In display, DSPs evaluate ad impressions before bidding: Is this a real user or a bot? Is the ad viewable? Does the user match the target audience? Display quality scoring uses signals like page content, user behavior history, device type, and time on site.
Call propensity scoring uses the same conceptual framework but with different signals. Instead of page content, it uses caller geo. Instead of user cookies, it uses ANI history. Instead of viewability, it predicts conversion.
The key difference: call propensity scoring has a tighter feedback loop. Display attribution is often probabilistic and delayed. Call outcomes are binary (converted or not) and typically known within hours. This means call scoring models can learn faster and achieve higher accuracy than display quality scores.

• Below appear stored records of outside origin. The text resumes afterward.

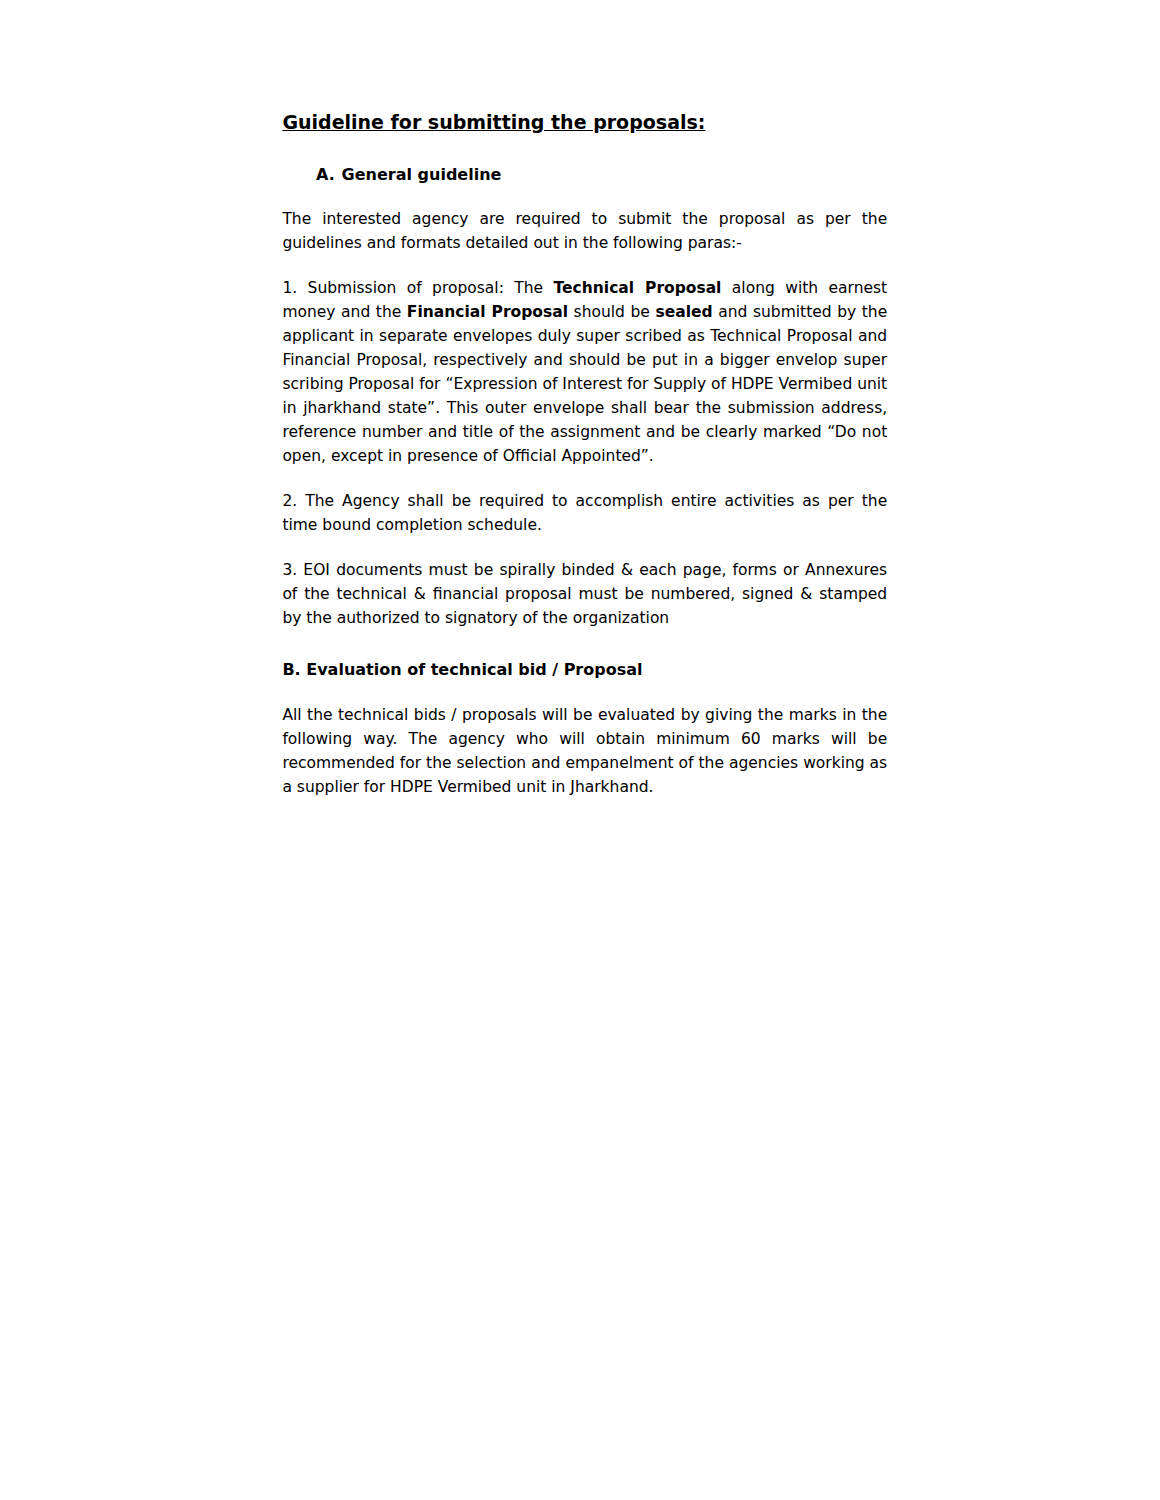Guideline for submitting the proposals:
A. General guideline
The interested agency are required to submit the proposal as per the guidelines and formats detailed out in the following paras:-
1. Submission of proposal: The Technical Proposal along with earnest money and the Financial Proposal should be sealed and submitted by the applicant in separate envelopes duly super scribed as Technical Proposal and Financial Proposal, respectively and should be put in a bigger envelop super scribing Proposal for “Expression of Interest for Supply of HDPE Vermibed unit in jharkhand state”. This outer envelope shall bear the submission address, reference number and title of the assignment and be clearly marked “Do not open, except in presence of Official Appointed”.
2. The Agency shall be required to accomplish entire activities as per the time bound completion schedule.
3. EOI documents must be spirally binded & each page, forms or Annexures of the technical & financial proposal must be numbered, signed & stamped by the authorized to signatory of the organization
B. Evaluation of technical bid / Proposal
All the technical bids / proposals will be evaluated by giving the marks in the following way. The agency who will obtain minimum 60 marks will be recommended for the selection and empanelment of the agencies working as a supplier for HDPE Vermibed unit in Jharkhand.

What to look for in a scoring system
Not all propensity scoring is equal. When evaluating a platform's scoring capabilities, ask:
- What's the feature set? Models using only geo and source are far less accurate than models incorporating temporal patterns, ANI history, and publisher sub-source data.
- How fast does the model update? Daily model refreshes are adequate. Real-time streaming updates are better. Weekly or monthly refreshes are too slow.
- Can you see the score? Some platforms score calls internally but don't expose the score to buyers. You should be able to see the score for every call, and understand which features drove it.
- Does it integrate with your bid strategy? Scoring is only useful if it connects to automated bid adjustments. If you have to manually review scores and adjust bids, you've lost most of the value.
- Is there a feedback mechanism? The platform should accept your conversion data and feed it back into the model. If it doesn't, the scores are static and will degrade.
Propensity scoring is the single highest-leverage feature for reducing CPA in call buying. It shifts your spend from volume-based purchasing to quality-based purchasing, and the feedback loop ensures it gets smarter every week.